## Task directions
Where does the string "Side" occur in the records below? Copy every line that holds it.
___ Data shown
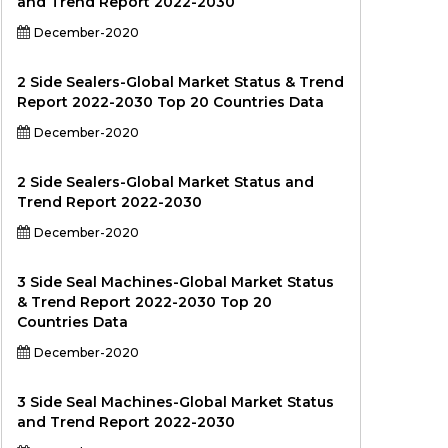
and Trend Report 2022-2030
December-2020
2 Side Sealers-Global Market Status & Trend
Report 2022-2030 Top 20 Countries Data
December-2020
2 Side Sealers-Global Market Status and
Trend Report 2022-2030
December-2020
3 Side Seal Machines-Global Market Status
& Trend Report 2022-2030 Top 20
Countries Data
December-2020
3 Side Seal Machines-Global Market Status
and Trend Report 2022-2030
______
## Response to this exercise
2 Side Sealers-Global Market Status & Trend
2 Side Sealers-Global Market Status and
3 Side Seal Machines-Global Market Status
3 Side Seal Machines-Global Market Status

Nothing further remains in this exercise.